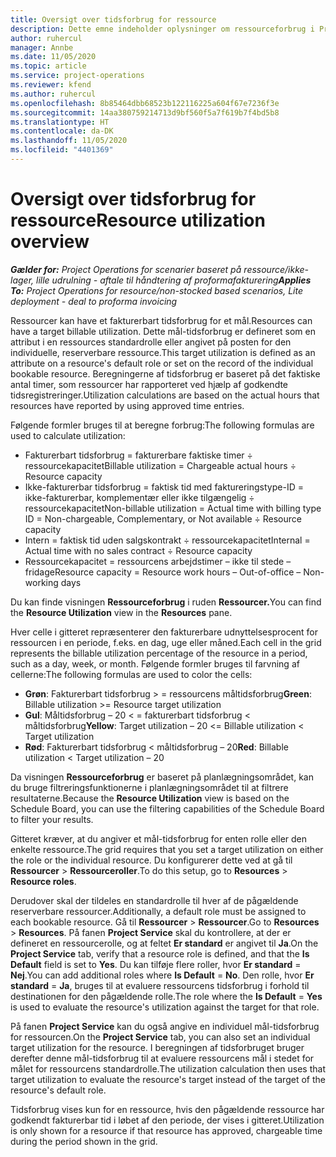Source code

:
 ```yaml
---
title: Oversigt over tidsforbrug for ressource
description: Dette emne indeholder oplysninger om ressourceforbrug i Project Operations.
author: ruhercul
manager: Annbe
ms.date: 11/05/2020
ms.topic: article
ms.service: project-operations
ms.reviewer: kfend
ms.author: ruhercul
ms.openlocfilehash: 8b85464dbb68523b122116225a604f67e7236f3e
ms.sourcegitcommit: 14aa380759214713d9bf560f5a7f619b7f4bd5b8
ms.translationtype: HT
ms.contentlocale: da-DK
ms.lasthandoff: 11/05/2020
ms.locfileid: "4401369"
---
```

# <a name="resource-utilization-overview"></a><span data-ttu-id="654a4-103">Oversigt over tidsforbrug for ressource</span><span class="sxs-lookup"><span data-stu-id="654a4-103">Resource utilization overview</span></span>

<span data-ttu-id="654a4-104">_**Gælder for:** Project Operations for scenarier baseret på ressource/ikke-lager, lille udrulning - aftale til håndtering af proformafakturering_</span><span class="sxs-lookup"><span data-stu-id="654a4-104">_**Applies To:** Project Operations for resource/non-stocked based scenarios, Lite deployment - deal to proforma invoicing_</span></span>

<span data-ttu-id="654a4-105">Ressourcer kan have et fakturerbart tidsforbrug for et mål.</span><span class="sxs-lookup"><span data-stu-id="654a4-105">Resources can have a target billable utilization.</span></span> <span data-ttu-id="654a4-106">Dette mål-tidsforbrug er defineret som en attribut i en ressources standardrolle eller angivet på posten for den individuelle, reserverbare ressource.</span><span class="sxs-lookup"><span data-stu-id="654a4-106">This target utilization is defined as an attribute on a resource's default role or set on the record of the individual bookable resource.</span></span> <span data-ttu-id="654a4-107">Beregningerne af tidsforbrug er baseret på det faktiske antal timer, som ressourcer har rapporteret ved hjælp af godkendte tidsregistreringer.</span><span class="sxs-lookup"><span data-stu-id="654a4-107">Utilization calculations are based on the actual hours that resources have reported by using approved time entries.</span></span>

<span data-ttu-id="654a4-108">Følgende formler bruges til at beregne forbrug:</span><span class="sxs-lookup"><span data-stu-id="654a4-108">The following formulas are used to calculate utilization:</span></span>

  - <span data-ttu-id="654a4-109">Fakturerbart tidsforbrug = fakturerbare faktiske timer ÷ ressourcekapacitet</span><span class="sxs-lookup"><span data-stu-id="654a4-109">Billable utilization = Chargeable actual hours ÷ Resource capacity</span></span>
  - <span data-ttu-id="654a4-110">Ikke-fakturerbar tidsforbrug = faktisk tid med faktureringstype-ID = ikke-fakturerbar, komplementær eller ikke tilgængelig ÷ ressourcekapacitet</span><span class="sxs-lookup"><span data-stu-id="654a4-110">Non-billable utilization = Actual time with billing type ID = Non-chargeable, Complementary, or Not available ÷ Resource capacity</span></span>
  - <span data-ttu-id="654a4-111">Intern = faktisk tid uden salgskontrakt ÷ ressourcekapacitet</span><span class="sxs-lookup"><span data-stu-id="654a4-111">Internal = Actual time with no sales contract ÷ Resource capacity</span></span>
  - <span data-ttu-id="654a4-112">Ressourcekapacitet = ressourcens arbejdstimer – ikke til stede – fridage</span><span class="sxs-lookup"><span data-stu-id="654a4-112">Resource capacity = Resource work hours – Out-of-office – Non-working days</span></span>

<span data-ttu-id="654a4-113">Du kan finde visningen **Ressourceforbrug** i ruden **Ressourcer.**</span><span class="sxs-lookup"><span data-stu-id="654a4-113">You can find the **Resource Utilization** view in the **Resources** pane.</span></span>

<span data-ttu-id="654a4-114">Hver celle i gitteret repræsenterer den fakturerbare udnyttelsesprocent for ressourcen i en periode, f.eks. en dag, uge eller måned.</span><span class="sxs-lookup"><span data-stu-id="654a4-114">Each cell in the grid represents the billable utilization percentage of the resource in a period, such as a day, week, or month.</span></span> <span data-ttu-id="654a4-115">Følgende formler bruges til farvning af cellerne:</span><span class="sxs-lookup"><span data-stu-id="654a4-115">The following formulas are used to color the cells:</span></span>

  - <span data-ttu-id="654a4-116">**Grøn**: Fakturerbart tidsforbrug > = ressourcens måltidsforbrug</span><span class="sxs-lookup"><span data-stu-id="654a4-116">**Green**: Billable utilization >= Resource target utilization</span></span>
  - <span data-ttu-id="654a4-117">**Gul**: Måltidsforbrug – 20 < = fakturerbart tidsforbrug < måltidsforbrug</span><span class="sxs-lookup"><span data-stu-id="654a4-117">**Yellow**: Target utilization – 20 <= Billable utilization < Target utilization</span></span>
  - <span data-ttu-id="654a4-118">**Rød**: Fakturerbart tidsforbrug < måltidsforbrug – 20</span><span class="sxs-lookup"><span data-stu-id="654a4-118">**Red**: Billable utilization < Target utilization – 20</span></span>

<span data-ttu-id="654a4-119">Da visningen **Ressourceforbrug** er baseret på planlægningsområdet, kan du bruge filtreringsfunktionerne i planlægningsområdet til at filtrere resultaterne.</span><span class="sxs-lookup"><span data-stu-id="654a4-119">Because the **Resource Utilization** view is based on the Schedule Board, you can use the filtering capabilities of the Schedule Board to filter your results.</span></span>

<span data-ttu-id="654a4-120">Gitteret kræver, at du angiver et mål-tidsforbrug for enten rolle eller den enkelte ressource.</span><span class="sxs-lookup"><span data-stu-id="654a4-120">The grid requires that you set a target utilization on either the role or the individual resource.</span></span> <span data-ttu-id="654a4-121">Du konfigurerer dette ved at gå til **Ressourcer** > **Ressourceroller**.</span><span class="sxs-lookup"><span data-stu-id="654a4-121">To do this setup, go to **Resources** > **Resource roles**.</span></span>

<span data-ttu-id="654a4-122">Derudover skal der tildeles en standardrolle til hver af de pågældende reserverbare ressourcer.</span><span class="sxs-lookup"><span data-stu-id="654a4-122">Additionally, a default role must be assigned to each bookable resource.</span></span> <span data-ttu-id="654a4-123">Gå til **Ressourcer** > **Ressourcer**.</span><span class="sxs-lookup"><span data-stu-id="654a4-123">Go to **Resources** > **Resources**.</span></span> <span data-ttu-id="654a4-124">På fanen **Project Service** skal du kontrollere, at der er defineret en ressourcerolle, og at feltet **Er standard** er angivet til **Ja**.</span><span class="sxs-lookup"><span data-stu-id="654a4-124">On the **Project Service** tab, verify that a resource role is defined, and that the **Is Default** field is set to **Yes**.</span></span> <span data-ttu-id="654a4-125">Du kan tilføje flere roller, hvor **Er standard** = **Nej**.</span><span class="sxs-lookup"><span data-stu-id="654a4-125">You can add additional roles where **Is Default** = **No**.</span></span> <span data-ttu-id="654a4-126">Den rolle, hvor **Er standard** = **Ja**, bruges til at evaluere ressourcens tidsforbrug i forhold til destinationen for den pågældende rolle.</span><span class="sxs-lookup"><span data-stu-id="654a4-126">The role where the **Is Default** = **Yes** is used to evaluate the resource's utilization against the target for that role.</span></span>

<span data-ttu-id="654a4-127">På fanen **Project Service** kan du også angive en individuel mål-tidsforbrug for ressourcen.</span><span class="sxs-lookup"><span data-stu-id="654a4-127">On the **Project Service** tab, you can also set an individual target utilization for the resource.</span></span> <span data-ttu-id="654a4-128">I beregningen af tidsforbruget bruger derefter denne mål-tidsforbrug til at evaluere ressourcens mål i stedet for målet for ressourcens standardrolle.</span><span class="sxs-lookup"><span data-stu-id="654a4-128">The utilization calculation then uses that target utilization to evaluate the resource's target instead of the target of the resource's default role.</span></span>

<span data-ttu-id="654a4-129">Tidsforbrug vises kun for en ressource, hvis den pågældende ressource har godkendt fakturerbar tid i løbet af den periode, der vises i gitteret.</span><span class="sxs-lookup"><span data-stu-id="654a4-129">Utilization is only shown for a resource if that resource has approved, chargeable time during the period shown in the grid.</span></span>
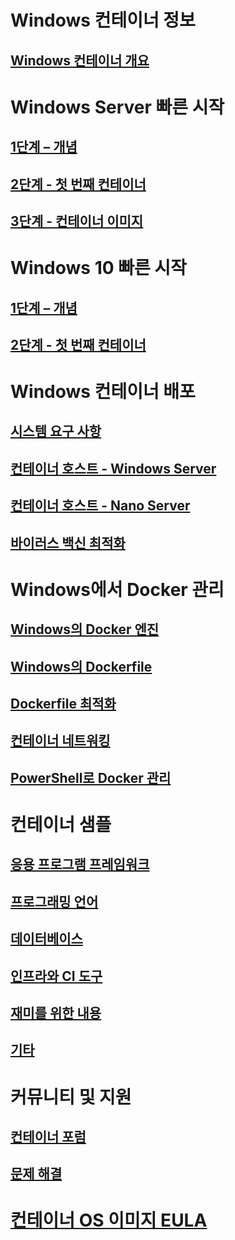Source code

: # Windows 컨테이너 정보
## [Windows 컨테이너 개요](about/about_overview.md)

# Windows Server 빠른 시작
## [1단계 – 개념](quick_start/quick_start.md)
## [2단계 - 첫 번째 컨테이너](quick_start/quick_start_windows_server.md)
## [3단계 - 컨테이너 이미지](quick_start/quick_start_images.md)

# Windows 10 빠른 시작
## [1단계 – 개념](quick_start/quick_start.md)
## [2단계 - 첫 번째 컨테이너](quick_start/quick_start_windows_10.md)

# Windows 컨테이너 배포
## [시스템 요구 사항](deployment/system_requirements.md)
## [컨테이너 호스트 - Windows Server](deployment/deployment.md)
## [컨테이너 호스트 - Nano Server](deployment/deployment_nano.md)
## [바이러스 백신 최적화](https://msdn.microsoft.com/en-us/windows/hardware/drivers/ifs/anti-virus-optimization-for-windows-containers)

# Windows에서 Docker 관리
## [Windows의 Docker 엔진](docker/configure_docker_daemon.md)
## [Windows의 Dockerfile](docker/manage_windows_dockerfile.md)
## [Dockerfile 최적화](docker/optimize_windows_dockerfile.md)
## [컨테이너 네트워킹](management/container_networking.md)
## [PowerShell로 Docker 관리](https://github.com/Microsoft/Docker-PowerShell)

# 컨테이너 샘플
## [응용 프로그램 프레임워크](samples.md#Application-Frameworks)
## [프로그래밍 언어](samples.md#Programing-Languages)
## [데이터베이스](samples.md#Databases)
## [인프라와 CI 도구](samples.md#Infrastructure-and-CI-Tools)
## [재미를 위한 내용](samples.md#Just-for-Fun)
## [기타](samples.md#Other)


# 커뮤니티 및 지원
## [컨테이너 포럼](https://social.msdn.microsoft.com/Forums/en-US/home?forum=windowscontainers)
## [문제 해결](troubleshooting.md)

# [컨테이너 OS 이미지 EULA](Images_EULA.md)


<!--HONumber=Oct16_HO3-->


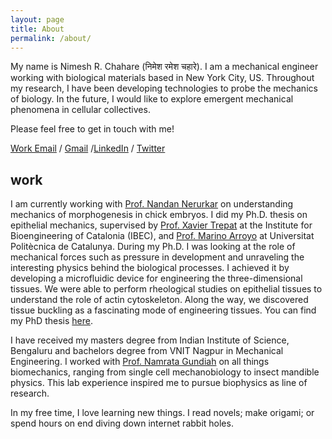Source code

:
 ```yaml
---
layout: page
title: About
permalink: /about/
---
```


My name is Nimesh R. Chahare (निमेश रमेश चहारे). I am a mechanical engineer working with biological materials based in New York City, US. Throughout my research, I have been developing technologies to probe the mechanics of biology. In the future, I would like to explore emergent mechanical phenomena in cellular collectives.

Please feel free to get in touch with me!

[Work Email](mailto:nc3142@columbia.edu) / [Gmail](mailto:chaharenimesh@gmail.com) /[LinkedIn](https://www.linkedin.com/in/nchahare/) / [Twitter](https://twitter.com/onenimesa/)

## work

I am currently working with [Prof. Nandan Nerurkar](https://nerurkar.bme.columbia.edu/) on understanding mechanics of morphogenesis in chick embryos. I did my Ph.D. thesis on epithelial mechanics, supervised by [Prof. Xavier Trepat](https://ibecbarcelona.eu/integrative) at the Institute for Bioengineering of Catalonia (IBEC), and [Prof. Marino Arroyo](https://arroyo.lacan.upc.edu/) at Universitat Politècnica de Catalunya. During my Ph.D. I was looking at the role of mechanical forces such as pressure in development and unraveling the interesting physics behind the biological processes. I achieved it by developing a microfluidic device for engineering the three-dimensional tissues. We were able to perform rheological studies on epithelial tissues to understand the role of actin cytoskeleton. Along the way, we discovered tissue buckling as a fascinating mode of engineering tissues. You can find my PhD thesis [here](https://nchahare.github.io/thesis/).

I have received my masters degree from Indian Institute of Science, Bengaluru and bachelors degree from VNIT Nagpur in Mechanical Engineering. I worked with [Prof. Namrata Gundiah](https://mecheng.iisc.ac.in/namrata/index.html) on all things biomechanics, ranging from single cell mechanobiology to insect mandible physics. This lab experience inspired me to pursue biophysics as line of research.

In my free time, I love learning new things. I read novels; make origami; or spend hours on end diving down internet rabbit holes.
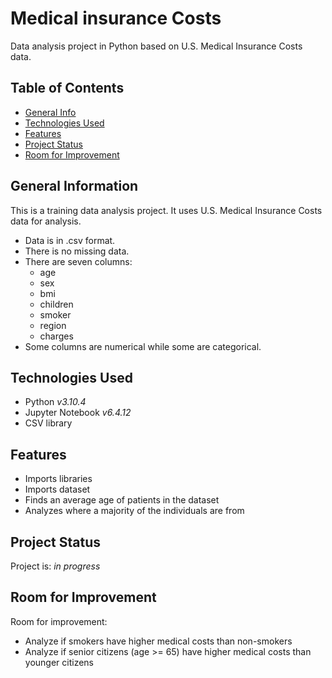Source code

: # Medical insurance Costs
Data analysis project in Python based on U.S. Medical Insurance Costs data.


## Table of Contents
* [General Info](#general-information)
* [Technologies Used](#technologies-used)
* [Features](#features)
* [Project Status](#project-status)
* [Room for Improvement](#room-for-improvement)


## General Information
This is a training data analysis project. It uses U.S. Medical Insurance Costs data for analysis.
- Data is in .csv format.
- There is no missing data.
- There are seven columns: 
  - age
  - sex
  - bmi
  - children
  - smoker
  - region
  - charges
- Some columns are numerical while some are categorical.


## Technologies Used
- Python _v3.10.4_
- Jupyter Notebook _v6.4.12_
- CSV library

## Features
- Imports libraries
- Imports dataset
- Finds an average age of patients in the dataset
- Analyzes where a majority of the individuals are from


## Project Status
Project is: _in progress_


## Room for Improvement

Room for improvement:
- Analyze if smokers have higher medical costs than non-smokers
- Analyze if senior citizens (age >= 65) have higher medical costs than younger citizens
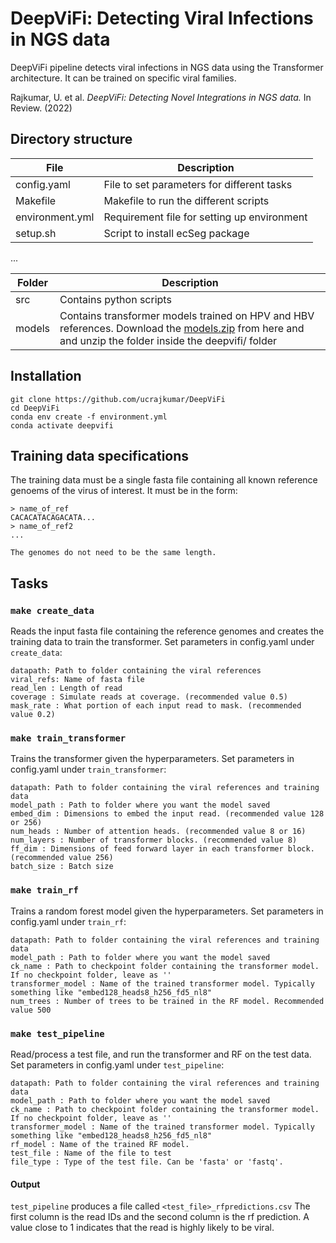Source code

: # DeepViFi: Detecting Viral Infections in NGS data

DeepViFi pipeline detects viral infections in NGS data using the Transformer architecture. It can be trained on specific viral families. 

Rajkumar, U. et al. *DeepViFi: Detecting Novel Integrations in NGS data.* In Review. (2022)

## Directory structure

| File             | Description                                 |
| ---------------- | ------------------------------------------- |
| config.yaml      | File to set parameters for different tasks  |
| Makefile         | Makefile to run the different scripts       |
| environment.yml | Requirement file for setting up environment |
| setup.sh         | Script to install ecSeg package             |

...

| Folder | Description                        |
| ------ | ---------------------------------- |
| src    | Contains python scripts            |
| models | Contains transformer models trained on HPV and HBV references. Download the [models.zip](https://data.mendeley.com/datasets/vrph2844sy/3) from here and and unzip the folder inside the deepvifi/ folder|

## Installation

```
git clone https://github.com/ucrajkumar/DeepViFi
cd DeepViFi
conda env create -f environment.yml
conda activate deepvifi
```

## Training data specifications

The training data must be a single fasta file containing all known reference genoems of the virus of interest. It must be in the form:
```
> name_of_ref
CACACATACAGACATA...
> name_of_ref2
...

The genomes do not need to be the same length.
```

## Tasks
### `make create_data`
Reads the input fasta file containing the reference genomes and creates the training data to train the transformer. Set parameters in config.yaml under `create_data`:

```
datapath: Path to folder containing the viral references
viral_refs: Name of fasta file
read_len : Length of read
coverage : Simulate reads at coverage. (recommended value 0.5)
mask_rate : What portion of each input read to mask. (recommended value 0.2)
```

### `make train_transformer`
Trains the transformer given the hyperparameters. Set parameters in config.yaml under `train_transformer`:

```
datapath: Path to folder containing the viral references and training data
model_path : Path to folder where you want the model saved
embed_dim : Dimensions to embed the input read. (recommended value 128 or 256)
num_heads : Number of attention heads. (recommended value 8 or 16)
num_layers : Number of transformer blocks. (recommended value 8)
ff_dim : Dimensions of feed forward layer in each transformer block. (recommended value 256)
batch_size : Batch size
```

### `make train_rf`
Trains a random forest model given the hyperparameters. Set parameters in config.yaml under `train_rf`:

```
datapath: Path to folder containing the viral references and training data
model_path : Path to folder where you want the model saved
ck_name : Path to checkpoint folder containing the transformer model. If no checkpoint folder, leave as ''
transformer_model : Name of the trained transformer model. Typically something like "embed128_heads8_h256_fd5_nl8"
num_trees : Number of trees to be trained in the RF model. Recommended value 500
```

### `make test_pipeline`
Read/process a test file, and run the transformer and RF on the test data. Set parameters in config.yaml under `test_pipeline`:

```
datapath: Path to folder containing the viral references and training data
model_path : Path to folder where you want the model saved
ck_name : Path to checkpoint folder containing the transformer model. If no checkpoint folder, leave as ''
transformer_model : Name of the trained transformer model. Typically something like "embed128_heads8_h256_fd5_nl8"
rf_model : Name of the trained RF model. 
test_file : Name of the file to test
file_type : Type of the test file. Can be 'fasta' or 'fastq'. 
```

#### Output
`test_pipeline` produces a file called `<test_file>_rfpredictions.csv` The first column is the read IDs and the second column is the rf prediction. A value close to 1 indicates that the read is highly likely to be viral. 
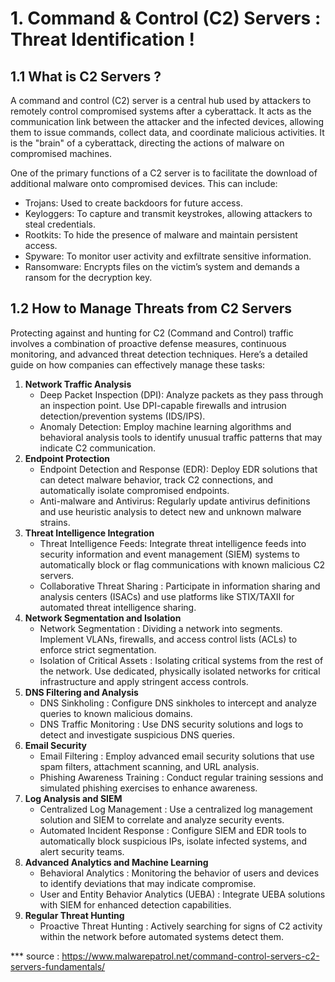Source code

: # 1. Command & Control (C2) Servers : Threat Identification !

## 1.1 What is C2 Servers ? 
A command and control (C2) server is a central hub used by attackers to remotely control compromised systems after a cyberattack. It acts as the communication link between the attacker and the infected devices, allowing them to issue commands, collect data, and coordinate malicious activities. It is the "brain" of a cyberattack, directing the actions of malware on compromised machines. 

One of the primary functions of a C2 server is to facilitate the download of additional malware onto compromised devices. This can include:
- Trojans: Used to create backdoors for future access.
- Keyloggers: To capture and transmit keystrokes, allowing attackers to steal credentials.
- Rootkits: To hide the presence of malware and maintain persistent access.
- Spyware: To monitor user activity and exfiltrate sensitive information.
- Ransomware: Encrypts files on the victim’s system and demands a ransom for the decryption key.

## 1.2 How to Manage Threats from C2 Servers
Protecting against and hunting for C2 (Command and Control) traffic involves a combination of proactive defense measures, continuous monitoring, and advanced threat detection techniques. Here’s a detailed guide on how companies can effectively manage these tasks:
1. **Network Traffic Analysis**
    - Deep Packet Inspection (DPI): Analyze packets as they pass through an inspection point. Use DPI-capable firewalls and intrusion detection/prevention systems (IDS/IPS).
    - Anomaly Detection: Employ machine learning algorithms and behavioral analysis tools to identify unusual traffic patterns that may indicate C2 communication.
2. **Endpoint Protection**
    - Endpoint Detection and Response (EDR): Deploy EDR solutions that can detect malware behavior, track C2 connections, and automatically isolate compromised endpoints.
    - Anti-malware and Antivirus: Regularly update antivirus definitions and use heuristic analysis to detect new and unknown malware strains.
3. **Threat Intelligence Integration**
    - Threat Intelligence Feeds: Integrate threat intelligence feeds into security information and event management (SIEM) systems to automatically block or flag communications with known malicious C2 servers.
    - Collaborative Threat Sharing : Participate in information sharing and analysis centers (ISACs) and use platforms like STIX/TAXII for automated threat intelligence sharing.
4. **Network Segmentation and Isolation**
    - Network Segmentation : Dividing a network into segments. Implement VLANs, firewalls, and access control lists (ACLs) to enforce strict segmentation.
    - Isolation of Critical Assets : Isolating critical systems from the rest of the network. Use dedicated, physically isolated networks for critical infrastructure and apply stringent access controls.
5. **DNS Filtering and Analysis**
    - DNS Sinkholing : Configure DNS sinkholes to intercept and analyze queries to known malicious domains.
    - DNS Traffic Monitoring : Use DNS security solutions and logs to detect and investigate suspicious DNS queries.
6. **Email Security**
    - Email Filtering : Employ advanced email security solutions that use spam filters, attachment scanning, and URL analysis.
    - Phishing Awareness Training : Conduct regular training sessions and simulated phishing exercises to enhance awareness.
8. **Log Analysis and SIEM**
    - Centralized Log Management : Use a centralized log management solution and SIEM to correlate and analyze security events.
    - Automated Incident Response : Configure SIEM and EDR tools to automatically block suspicious IPs, isolate infected systems, and alert security teams.
10. **Advanced Analytics and Machine Learning**
    - Behavioral Analytics : Monitoring the behavior of users and devices to identify deviations that may indicate compromise.
    - User and Entity Behavior Analytics (UEBA) : Integrate UEBA solutions with SIEM for enhanced detection capabilities.
11. **Regular Threat Hunting**
    - Proactive Threat Hunting : Actively searching for signs of C2 activity within the network before automated systems detect them.

*** source : https://www.malwarepatrol.net/command-control-servers-c2-servers-fundamentals/
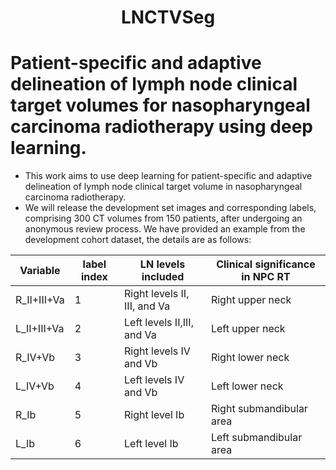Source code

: # <div align=center> LNCTVSeg</div>

# Patient-specific and adaptive delineation of lymph node clinical target volumes for nasopharyngeal carcinoma radiotherapy using deep learning.
* This work aims to use deep learning for patient-specific and adaptive delineation of lymph node clinical target volume in nasopharyngeal carcinoma radiotherapy.
* We will release the development set images and corresponding labels, comprising 300 CT volumes from 150 patients, after undergoing an anonymous review process.
We have provided an example from the development cohort dataset, the details are as follows:

|Variable|label index|LN levels included|	Clinical significance in NPC RT|
|---|---|---|---|
|R_II+III+Va|	1	|Right levels II, III, and Va|	Right upper neck|
|L_II+III+Va|	2	|Left levels II,III, and Va	|Left upper neck|
|R_IV+Vb|	3	|Right levels IV and Vb|	Right lower neck|
|L_IV+Vb|	4	|Left levels IV and Vb	|Left lower neck|
|R_Ib|	5	|Right level Ib	|Right submandibular area|
|L_Ib|	6	|Left level Ib	|Left submandibular area|


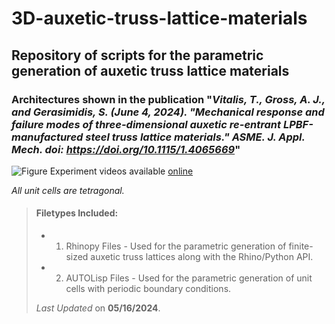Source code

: # 3D-auxetic-truss-lattice-materials
Repository of scripts for the parametric generation of auxetic truss lattice materials
--
### Architectures shown in the publication "*Vitalis, T., Gross, A. J., and Gerasimidis, S. (June 4, 2024). "Mechanical response and failure modes of three-dimensional auxetic re-entrant LPBF-manufactured steel truss lattice materials." ASME. J. Appl. Mech. doi: https://doi.org/10.1115/1.4065669*"

![Figure](https://raw.githubusercontent.com/tvitalis/3D-auxetic-truss-lattice-materials/main/Figure.png)
Experiment videos available [online](https://youtube.com/playlist?list=PLt9grXiljjk6vBLT_gMviFbUR8kg2SLO7&si=rFzWcPWdIBDZFRS-)

*All unit cells are tetragonal.*

> #### Filetypes Included:
>
> - 1. Rhinopy Files - Used for the parametric generation of finite-sized auxetic truss lattices along with the Rhino/Python API.
> - 2. AUTOLisp Files - Used for the parametric generation of unit cells with periodic boundary conditions.
>
>  
>  *Last Updated* on **05/16/2024**. 
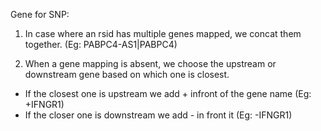 Gene for SNP:

1. In case where an rsid has multiple genes mapped, we concat them together. (Eg: PABPC4-AS1|PABPC4)

2. When a gene mapping is absent, we choose the upstream or downstream gene based on which one is closest. 
  - If the closest one is upstream we add + infront of the gene name (Eg: +IFNGR1)
  - If the closer one is downstream we add - in front it (Eg: -IFNGR1)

---+---

# Your instructions
Search the listing above for the lines with "## [컨테이너 호스트 - Windows" and "## [Windows의 Docker 엔진](docker/configure_docker_daemon.md)", then output those lines and all lines between them exactly.

# Response to this exercise
## [컨테이너 호스트 - Windows Server](deployment/deployment.md)
## [컨테이너 호스트 - Nano Server](deployment/deployment_nano.md)
## [바이러스 백신 최적화](https://msdn.microsoft.com/en-us/windows/hardware/drivers/ifs/anti-virus-optimization-for-windows-containers)

# Windows에서 Docker 관리
## [Windows의 Docker 엔진](docker/configure_docker_daemon.md)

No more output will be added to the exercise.